Amy Kenworthy and her children

Left to right: Bryce, Mariel, and Amy

It took two needle biopsies to confirm the diagnosis. The local oncologist she was referred to knew little about GIST – he was a breast cancer oncologist who admitted to Googling ‘GIST treatment’ just prior to meeting with Amy and her husband. That was all they needed to hear. Amy contacted the team at Peter MacCallum Cancer Center in Melbourne and got an appointment with a GIST specialist there. After a surgery with clear margins (performed in the States), Amy still travels to Melbourne to see her specialist for monitoring.

Amy endured six surgeries after the resection – an ileostomy plus fistula repairs, and has been on Gleevec for seven years. Due to a high mitotic rate, Amy has decided to continue treatment until her youngest child finishes high school with the hope that more will be known about GIST and that more data will guide her decision to continue additional years of treatment or stop Gleevec. Currently, Amy is NED.

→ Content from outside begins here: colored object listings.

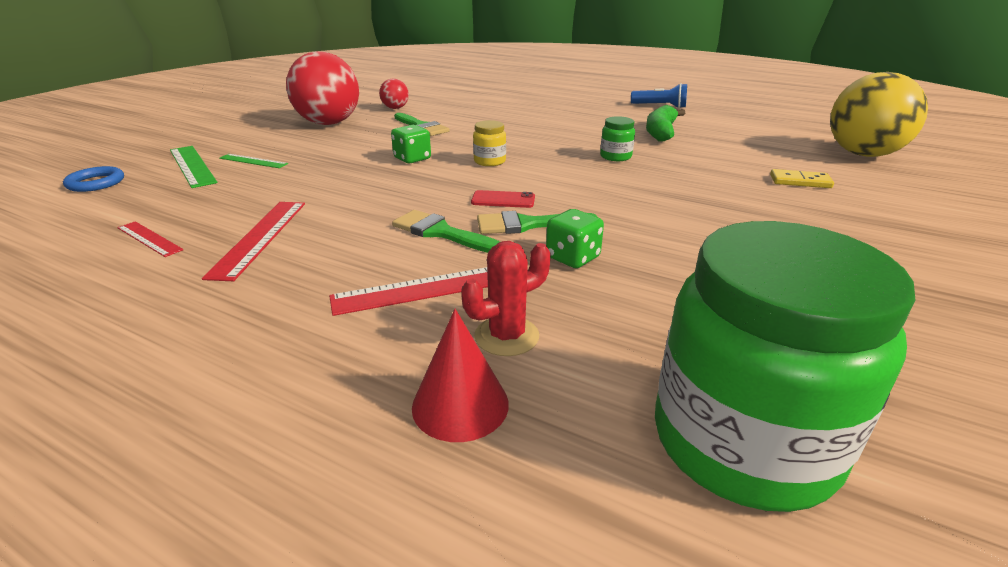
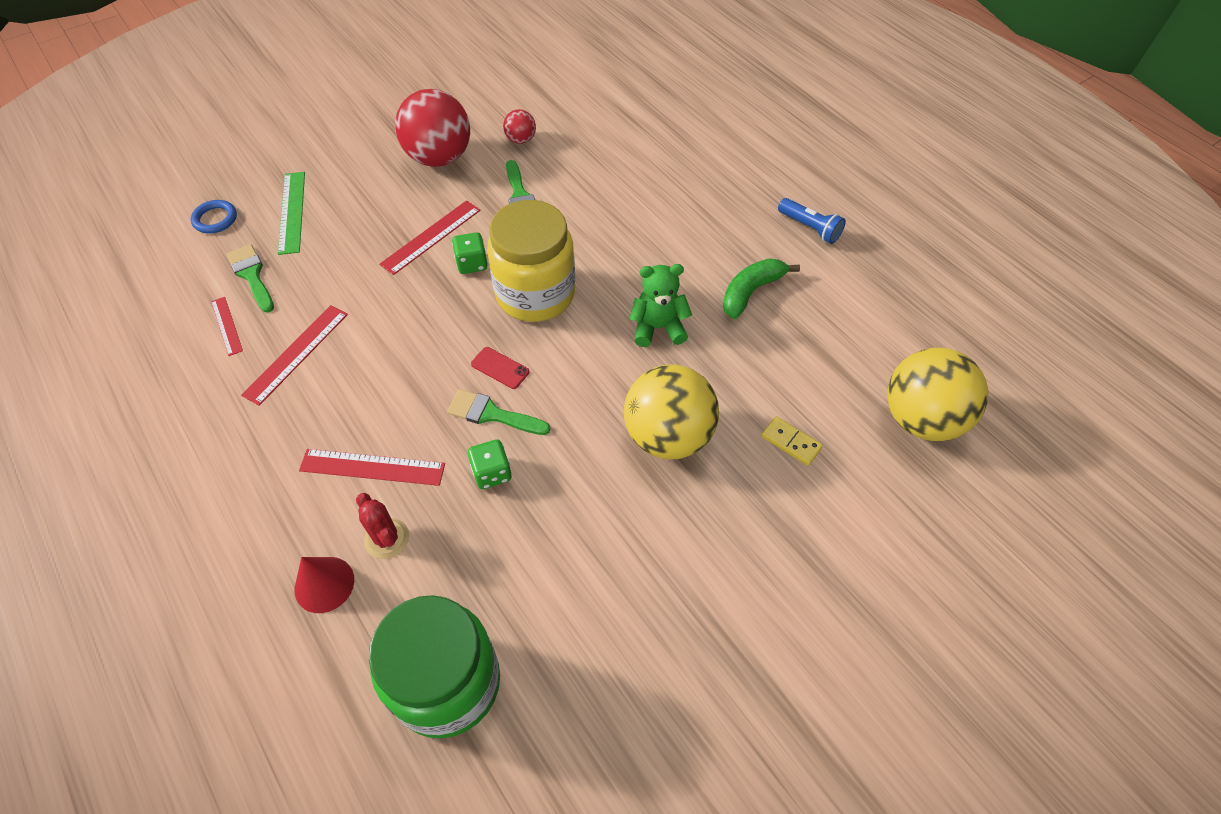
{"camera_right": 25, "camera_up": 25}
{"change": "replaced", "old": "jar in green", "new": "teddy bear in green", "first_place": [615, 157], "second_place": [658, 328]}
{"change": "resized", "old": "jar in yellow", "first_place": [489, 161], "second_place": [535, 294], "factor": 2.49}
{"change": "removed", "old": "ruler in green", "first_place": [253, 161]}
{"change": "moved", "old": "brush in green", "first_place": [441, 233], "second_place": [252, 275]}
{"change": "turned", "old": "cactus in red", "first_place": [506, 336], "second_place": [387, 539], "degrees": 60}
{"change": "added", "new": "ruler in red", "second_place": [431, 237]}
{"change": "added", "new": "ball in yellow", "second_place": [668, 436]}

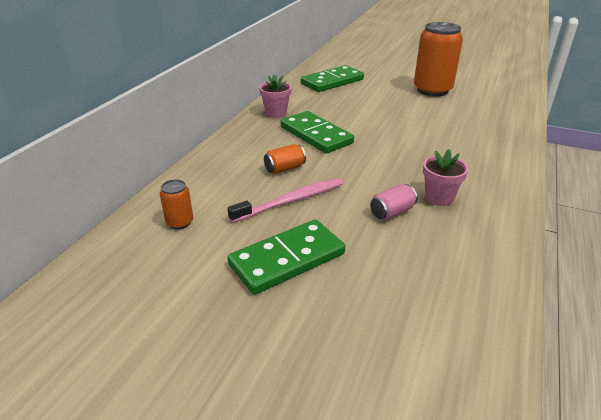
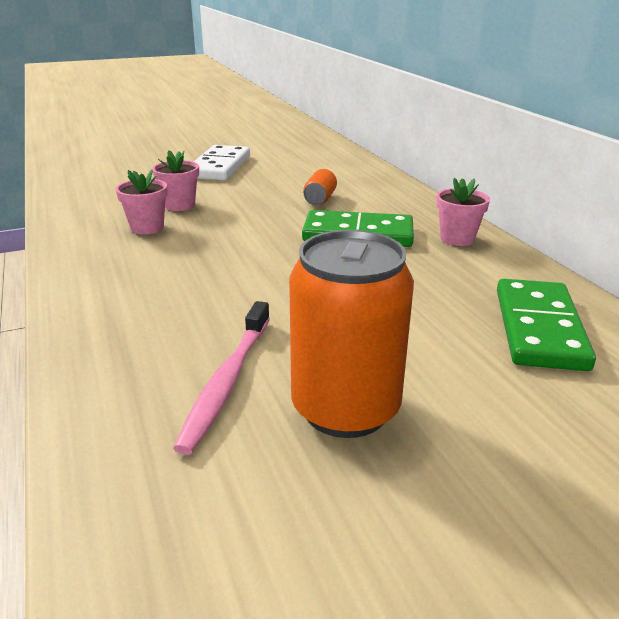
{"camera_right": 135, "camera_up": -5}
{"change": "moved", "old": "toothbrush in pink", "first_place": [291, 201], "second_place": [227, 381]}
{"change": "removed", "old": "can in orange", "first_place": [180, 222]}
{"change": "replaced", "old": "can in pink", "new": "flower pot in pink", "first_place": [392, 212], "second_place": [180, 205]}
{"change": "recoloured", "old": "domino in green", "new": "domino in white", "first_place": [287, 259], "second_place": [219, 167]}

“Unfortunately, the problem now is that GIST is not entirely unheard of, so most GPs or most regular oncologists will do what that first person we met with tried to do; they don’t do mutational testing because they don’t know how to do it or how important it is and they say ‘here’s the standard treatment – you’re on Gleevec for three years, then you’ll be done’. Anyone who is diagnosed with GIST needs to have mutational testing done and needs to meet with a GIST specialist. Those are not ‘nice to haves,’ they are live-saving ‘must haves’ as part of anyone’s GIST treatment” said Amy. She learned about the LRG early in her GIST journey from her dad, who attended a GDOL (GIST Day of Learning) in the U.S., and she immediately recognized the importance of the GIST Patient Registry. “I’m a researcher and I know that you can’t do research without data.”

Amy continued, “It’s not okay that the doctor I was referred to initially was a breast cancer specialist. It’s not ok that he didn’t know about my cancer. He needed to know GIST in order to treat me. This is a really big message that I want to share. You need to be an advocate for yourself, and you need to be working with GIST specialists because there’s a lot to know and no one can know everything, and that’s why we have specialists. If you don’t have a GIST specialist, you need to get one. You shouldn’t be on this journey without that. I passionately believe in working with people who have knowledge about our cancers; in my case, if I had stayed with the doctor who was recommended to me, who knows if I would still be here today or not.” Amy hopes to help other GIST patients find the support and the connectedness they need on this journey.